Heesen's Project Ananda puts an ice bath at the center of luxury yachting
Heesen's 72-meter Project Ananda pairs an ice bath with a snow shower inside a 100-square-meter spa, turning cold plunge culture into yacht architecture.

Heesen put the ice bath at the center of Project Ananda, and the move says as much about luxury yachting as it does about recovery. The 72-meter steel smart custom design folds a 100-square-meter midship spa and beach club into the yacht’s core, pairing the plunge pool with a snow shower, sauna, steam room, hyperbaric chamber, massage and medical treatment room, and a bar.
That combination matters because it frames cold exposure as part of a complete wellness circuit, not a single add-on. On Ananda, the ice bath sits beside the snow shower, which gives the whole space the feel of a thermal sequence built into the boat’s architecture. Heesen said the wellness concept was developed with its Human Health Engineering department, a signal that the shipyard is treating the spa program like a design system, not a decorative amenity.
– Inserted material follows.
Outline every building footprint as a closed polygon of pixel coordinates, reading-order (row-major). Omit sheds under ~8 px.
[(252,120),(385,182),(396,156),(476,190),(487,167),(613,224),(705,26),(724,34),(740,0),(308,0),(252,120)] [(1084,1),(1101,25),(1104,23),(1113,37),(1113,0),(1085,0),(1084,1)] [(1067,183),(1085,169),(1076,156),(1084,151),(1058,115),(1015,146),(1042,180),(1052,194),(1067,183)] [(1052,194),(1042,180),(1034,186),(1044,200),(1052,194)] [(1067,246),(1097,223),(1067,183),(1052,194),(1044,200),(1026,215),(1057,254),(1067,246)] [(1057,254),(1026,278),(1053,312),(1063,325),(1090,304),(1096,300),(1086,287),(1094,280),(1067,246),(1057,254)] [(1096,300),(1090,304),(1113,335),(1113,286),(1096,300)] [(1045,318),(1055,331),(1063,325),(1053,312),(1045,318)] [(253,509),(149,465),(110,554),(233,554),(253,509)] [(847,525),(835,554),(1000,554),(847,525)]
Project Ananda is being developed with Sinot Yacht Architecture & Design, while the interior will be created in-house at Heesen Interiors in Winterswijk, the Netherlands. Heesen says the yacht carries project number YN 21872, and the name Ananda comes from Sanskrit, meaning ultimate bliss, supreme joy, or perfect happiness. The shipyard’s language is deliberate, because the pitch here is no longer just speed, range, or craftsmanship. Wellness is part of the spec.
That spec is substantial. Heesen says design, naval architecture, and tank testing have been completed. Keel laying is scheduled for November 2026, with delivery planned for 2030. The yacht is expected to reach 5,000 nautical miles at 12 knots and a top speed of 16 knots, while hybrid propulsion underscores the broader engineering story around efficiency and owner well-being.

For the ice bath crowd, Ananda is a clear trend marker. What once sat in elite training centers and recovery rooms is now being packaged as luxury wellness architecture, wrapped in a snow shower, paired with a bar, and placed on a 72-meter yacht. That is where premium spa design is headed: deeper circuits, bigger footprints, and more of the cold-plunge experience built into the room itself.